About the director, Satyajit Ray

Born in May, 1921 at Calcutta, British India, Ray was a complete maestro in real sense. He donned so many hats over the years with ease and aplomb and yet made 36 films over a carrier spanning more than 40 years in the film industry. He was film director, screenwriter, documentary filmmaker, author, essayist, lyricist, magazine editor, illustrator, calligrapher, and music composer. He even sang few lines for lead actor in this film Agantuk.

He studied at Ballygunge Government High school in Calcutta and completed his BA in Economics from Presidency College, University of Calcutta. For higher studies in Art, Ray got admitted to Visva Bharti University at Shantiniketan, founded by Rabindranath Tagore. However, he dropped out of art course because he didn’t like becoming painter.

After dropping out of college, Ray joined as junior visualizer at D. J. Keymer, a British Advertisig agency at Calcutta. His initiation in commercial art started in this firm. He was sent for six months’ training to London where Ray saw lot of films. But the famous film ‘Bicycle thieves’ had a lasting impression on him and he decided then to become a filmmaker some day. Later he resigned from the company and started working at ‘Signet Press’ where he truly evolved as commercial illustrator. He became a good typographer and in demand book- jacket designer there due to complete freedom given by company owner, D. K. Gupta. He designed book jackets for many famous works including Jim Corbett’s ‘Man eaters of Kumaon’ and Jawaharlal Nehru’s ‘Discovery of India’.

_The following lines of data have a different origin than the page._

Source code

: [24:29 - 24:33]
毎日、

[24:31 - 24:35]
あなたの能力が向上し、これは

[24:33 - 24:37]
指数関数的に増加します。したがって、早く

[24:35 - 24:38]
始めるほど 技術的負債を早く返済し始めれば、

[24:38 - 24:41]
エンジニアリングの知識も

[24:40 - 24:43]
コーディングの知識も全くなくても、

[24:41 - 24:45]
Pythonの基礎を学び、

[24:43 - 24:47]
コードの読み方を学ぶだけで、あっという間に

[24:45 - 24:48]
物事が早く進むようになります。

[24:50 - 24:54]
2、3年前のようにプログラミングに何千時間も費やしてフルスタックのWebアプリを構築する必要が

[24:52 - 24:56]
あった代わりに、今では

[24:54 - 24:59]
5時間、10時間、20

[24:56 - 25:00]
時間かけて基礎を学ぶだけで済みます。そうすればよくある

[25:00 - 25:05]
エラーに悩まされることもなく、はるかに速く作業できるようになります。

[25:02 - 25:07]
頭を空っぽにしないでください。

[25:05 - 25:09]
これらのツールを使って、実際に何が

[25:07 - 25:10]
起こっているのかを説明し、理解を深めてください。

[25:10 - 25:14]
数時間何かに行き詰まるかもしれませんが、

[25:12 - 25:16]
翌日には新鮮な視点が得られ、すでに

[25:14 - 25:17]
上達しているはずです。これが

These were the formative years for Satyajit Ray as he befriended many individuals, due to mutual affinity towards films, who later became well- known figures in Film business like Bansi Chandragupta (Art Director), Chidanand Dasgupta (Film Critic). With these and many others, Ray formed Calcutta film society in 1947 which would screen a lot of foreign films in. In 1949, Jean Renoir came to Calcutta to shoot his film ‘The River’ and Ray helped him with various resources. Ray broached him the idea of making ‘Pather Panchali’ based on a novel by Bibhutibhushan Bandopadhyay by same name. Jean Renoir encouraged him.

Ray’s fist film ‘Pather Panchali’, eventually was made in 1955, which won eleven international prizes, including the inaugural Best Human Document award at the Cannes Film Festival that year. He later followed up with the character ‘Apu’ of ‘pather Panchali’ and made two films ‘Aparajito’ (1956) and ‘Apur Sansar’ (1959). The three films are regarded as ‘ Apu trilogy’ by the film fraternity. ‘Aparajito’ won the Golden Lion at the Venice Film Festival. He made many films which were received well all over the world but the film which almost all acknowledge as his greatest work is ‘Charulata’ which won Ray, Silver Bear at Berlin international film festival (1964).

Amongst his other important works like, ’Jalsaghar’ ‘Ghare Baire’, ‘Shakha Proshakha’ ‘Mahanagar’ and ‘Ganashatru’, in bengali language, there is also a notable hindi film, ‘Shatranj ke khiladi’ based on chess playing nawabs during the 1857 mutiny.

He was awarded ‘Bharat Ratna’ , Indian government’s highest civilian award in 1992. Twenty four days before his death, on hospital bed, Ray was presented Honorary Lifetime Achievement Award by Academy of Motion Picture Arts and Sciences in 1992. Ray died on 23rd April, 1992.